Update your traditional network monitoring for the cloud

Author: Frank Carius
Enterprise Architect / Partner – connect on LinkedIn

Most companies nowadays more or less professionally operate local monitoring of services, network, and bandwidth. The overarching goal of administrators is to efficiently identify and resolve operational issues or performance degradation. Often, however, the performance and accessibility of each application at the individual user is a blind spot in traditional monitoring. Read this blog article to learn how Rimscout differs from traditional network monitoring tools and why the user is becoming increasingly important, especially in the cloud environment.

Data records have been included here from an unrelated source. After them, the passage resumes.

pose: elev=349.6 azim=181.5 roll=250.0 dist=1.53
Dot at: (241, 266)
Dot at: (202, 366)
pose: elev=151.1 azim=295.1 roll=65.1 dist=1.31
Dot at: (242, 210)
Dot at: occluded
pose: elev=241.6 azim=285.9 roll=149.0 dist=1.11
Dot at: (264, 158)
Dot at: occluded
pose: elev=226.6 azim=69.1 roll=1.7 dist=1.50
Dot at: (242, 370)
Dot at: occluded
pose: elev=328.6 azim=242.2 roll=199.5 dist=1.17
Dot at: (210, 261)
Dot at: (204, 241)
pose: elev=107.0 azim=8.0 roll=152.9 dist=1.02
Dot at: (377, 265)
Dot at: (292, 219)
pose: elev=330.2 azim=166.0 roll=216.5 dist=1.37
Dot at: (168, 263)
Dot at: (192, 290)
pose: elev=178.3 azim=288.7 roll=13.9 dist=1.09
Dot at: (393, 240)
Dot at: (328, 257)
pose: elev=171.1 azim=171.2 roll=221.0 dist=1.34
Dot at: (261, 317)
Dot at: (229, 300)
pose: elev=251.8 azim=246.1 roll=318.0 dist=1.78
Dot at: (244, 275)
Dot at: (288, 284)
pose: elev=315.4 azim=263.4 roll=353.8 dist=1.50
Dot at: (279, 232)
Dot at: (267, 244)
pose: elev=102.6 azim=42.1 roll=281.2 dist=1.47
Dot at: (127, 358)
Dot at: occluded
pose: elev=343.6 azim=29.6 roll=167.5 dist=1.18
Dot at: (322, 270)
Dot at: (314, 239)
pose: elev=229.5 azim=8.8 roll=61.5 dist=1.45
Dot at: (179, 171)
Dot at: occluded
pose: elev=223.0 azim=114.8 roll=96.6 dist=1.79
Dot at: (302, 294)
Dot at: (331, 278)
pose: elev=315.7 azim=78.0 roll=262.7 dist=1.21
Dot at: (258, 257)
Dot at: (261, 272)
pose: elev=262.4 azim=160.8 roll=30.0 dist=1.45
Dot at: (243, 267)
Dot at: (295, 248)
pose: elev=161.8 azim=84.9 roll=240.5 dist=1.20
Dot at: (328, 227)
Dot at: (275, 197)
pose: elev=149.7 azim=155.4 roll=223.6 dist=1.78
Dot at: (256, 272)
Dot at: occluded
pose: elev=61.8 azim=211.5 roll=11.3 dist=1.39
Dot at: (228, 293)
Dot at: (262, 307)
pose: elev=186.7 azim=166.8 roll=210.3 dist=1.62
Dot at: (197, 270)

Classic network monitoring with Icinga, Nagios, PRTG and SNMP

In the context of classic network monitoring, solutions such as Nagios, Icinga, PRTG and WhatsUp Gold are widely used and thus present in many companies. All products use a central system to distribute configurations, collect results and visualize them. For this purpose, corresponding agents are distributed at each site or at defined external locations for local monitoring or checks of other systems. However, this configuration is static and not designed for flexible work at various locations with many clients, which is becoming more and more important in today’s world of remote work.

Network monitoring tools usually perform various checks and queries once a minute to capture the status of the network. For example, if you look at the queries of a local Exchange server, two categories can be checked:

Servers

In the server area, the CPU load, the fill level of the hard disks and the general accessibility via PING and http can be monitored. On the other hand, the started processes are monitored and in some cases the Exchange Health Status is queried.
Switches und routers

In addition to a view of the pure servers, the switches and routers are also monitored in the classic network monitoring. This includes a monitoring of the utilization of the interfaces in packets/sec IN/OUT and bytes/sec IN/OUT.

In this example, the Exchange team can be alerted in case of problems and the network team can make general statements about the load of the network and especially the Internet output.

Do you focus on the clients of your users?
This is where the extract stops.